Outro ponto que chamou atenção na relação entre os dois países e a pandemia foi a disputa para aquisição de equipamentos, evidenciando a postura competitiva e auto-interessada dos Estados Unidos.
Iniciativas dos governadores
O consórcio Nordeste – formado por governadores da região – realizou uma compra de 600 respiradores artificiais no valor de R$ 42 milhões com uma empresa chinesa, tendo o governo da Bahia como representante. A carga ficou retida no aeroporto de Miami, onde fazia conexão. Bruno Dauster, secretário da Casa Civil da Bahia, comenta que a empresa, que não teve o nome divulgado, alegou “complicações técnicas” durante a compra. A embaixada dos Estados Unidos negou a retenção dos produtos e alegou que qualquer relatório contrário seria falso.
Mais tarde no mesmo dia, 4 de abril, o secretário estadual de Saúde da Bahia, Fábio Vilas-Boas, informou que novos respiradores artificiais adquiridos na China fariam escala na Argentina e não mais nos Estados Unidos, e deveriam chegar ao Brasil no dia 20 do mesmo mês. O então ministro da Saúde, Henrique Mandetta, havia confirmado a compra de US$ 200 milhões em materiais de proteção, que também foram cancelados, e informou sobre a nova aquisição de oito mil respiradores artificiais, que serão destinados especialmente às capitais de São Paulo, Minas Gerais e Rio de Janeiro. Mais tarde, demonstrou incerteza em relação a entrega devido a hiperdemanda de materiais e a atitude de países ricos, que estão dispostos a cobrir os valores acertados com o Brasil. Além disso, devido às instabilidades geradas pelo presidente Jair Bolsonaro e seu filho Eduardo, o ministro pediu que os governadores buscassem realizar compras sem o intermédio do Itamaraty.
Aderindo à recomendação, o estado do Pará acertou a compra no valor de R$ 48 milhões de 400 leitos de UTI pré-montados, com respiradores e prazo de entrega de 15 dias. Em São Paulo, o governador João Dória, afirmou a relação absolutamente excepcional com o governo chinês e informou que o Estado está em busca de camas de UTIs, respiradores, e equipamentos de proteção.
Por fim, no dia 24 de maio, o presidente Donald Trump suspendeu a entrada de qualquer viajante estrangeiro, imigrante ou não, que tivesse visitado o Brasil durante 14 dias. Ele afirmou que o país é uma ameaça à segurança dos EUA devido à transmissão da doença, com a ressalva de que as relações comerciais entre os dois países ainda eram prioritárias. (ESTADOS UNIDOS DA AMÉRICA, 2020).
Em função disso, o Ministro das Relações Exteriores, Ernesto Araújo, em sua conta oficial, retuitou as mensagens da Agência de Segurança Nacional (NSA) e afirmou que a relação entre EUA/Brasil estão ótimas e que, em uma conversa com integrantes da Casa Branca, recebeu a notícia da doação de mil respiradores para o Brasil.
Veto a vos do Brasil
Em coletiva de imprensa realizada no dia 31 de março, Donald Trump, afirmou que uma das possíveis medidas futuras dos EUA seria o veto dos voos do Brasil, como uma tentativa de diminuir a proliferação do vírus.

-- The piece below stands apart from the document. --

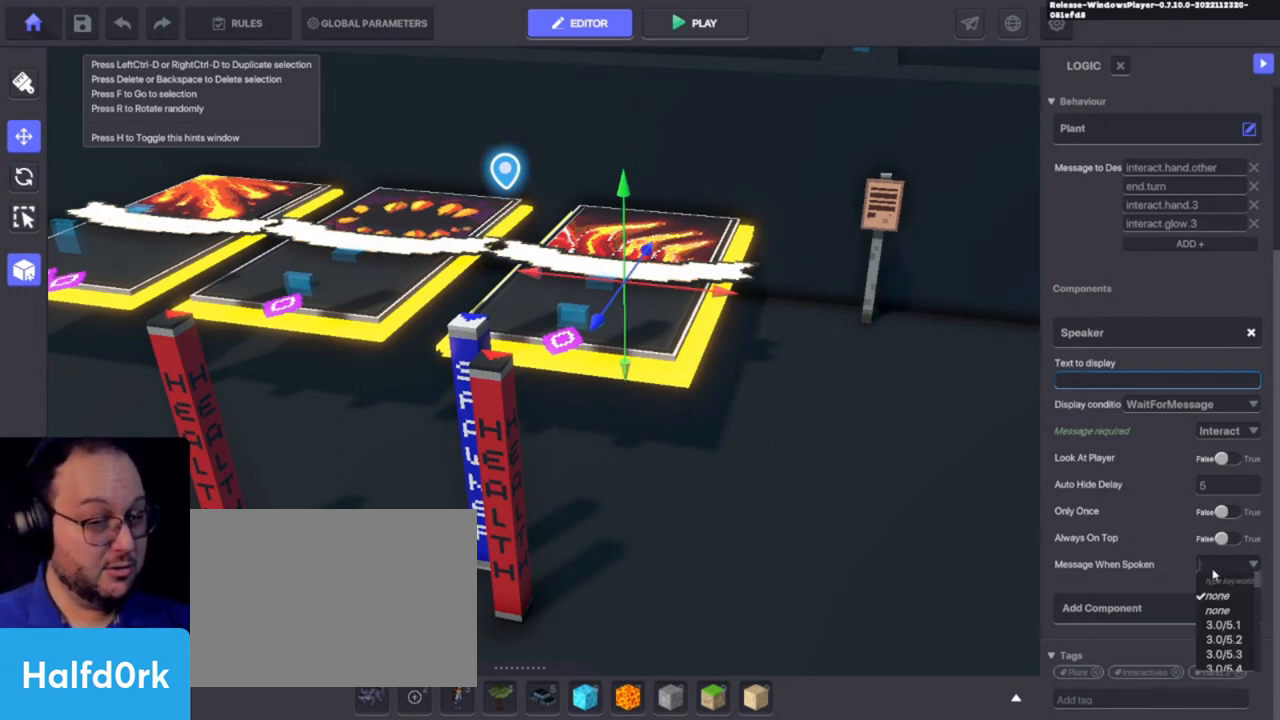
Gameplay with keyboard and mouse; each line is a JSON object with the keys held at the frame after it. "events" lists presses ("down") and releases ("up") of "1", "3", "4", "a", "alt", "c", "caps_lock", "ctrl", "d", "e", "f", "i", "o", "p", "q", "r", "s", "shift", "tab", "u", "v", "w", "x" and "z" between this image and that frame as [ms after this image, input, new state], when the widget could be followed in between. No other keys are recorded. Mouse buttons are not recorded. Not read: 2 mouse_move.
{"keys": [], "events": [[200, "ctrl", "down"], [366, "v", "down"], [466, "ctrl", "up"], [466, "v", "up"]]}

Quando questionado sobre o posicionamento de Bolsonaro não ser favorável ao isolamento, o presidente norteamericano não respondeu a pergunta. Um dia após o pronunciamento, os presidentes e membros do governo realizaram uma reunião virtual e, mais tarde, em uma rede social, Bolsonaro disse apenas ter trocado experiências sobre o impacto da Covid-19. Ernesto Araújo, também afirmou que a questão do bloqueio dos voos não foi debatida.

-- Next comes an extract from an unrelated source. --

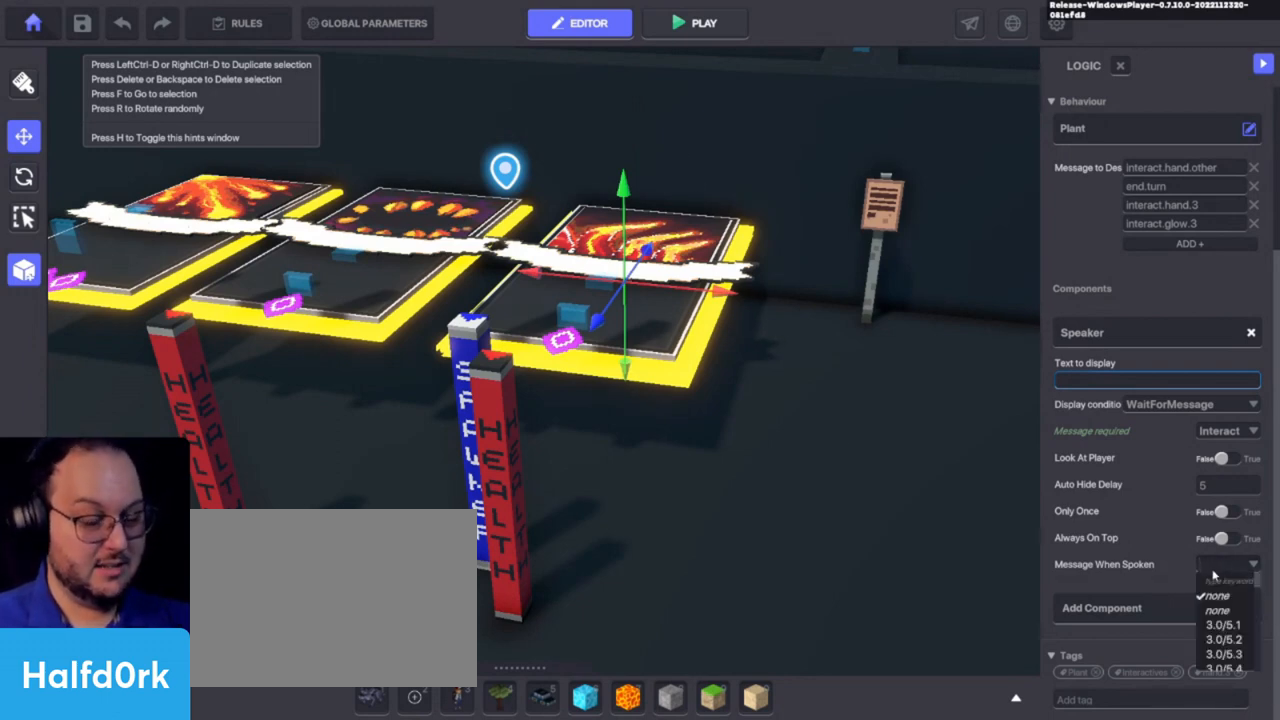
{"keys": [], "events": []}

Apesar dos aspectos negativos da subordinação do Brasil aos Estados Unidos, a aliança entre os dois Estados parece se manter na crítica à OMS e no conflito em relação à China. O futuro desse quadro está atrelado à invenção da vacina e a forma da sua produção e distribuição. Como o Estado brasileiro tem uma tradição de luta contra patentes de remédios na OMC, e os Estados Unidos estão defendendo que seja reconhecida e remunerada a propriedade intelectual à farmacêutica que ganhar essa batalha, pode ser que haja uma disjuntiva nessa relação bilateral, mas ainda é cedo para qualquer afirmação.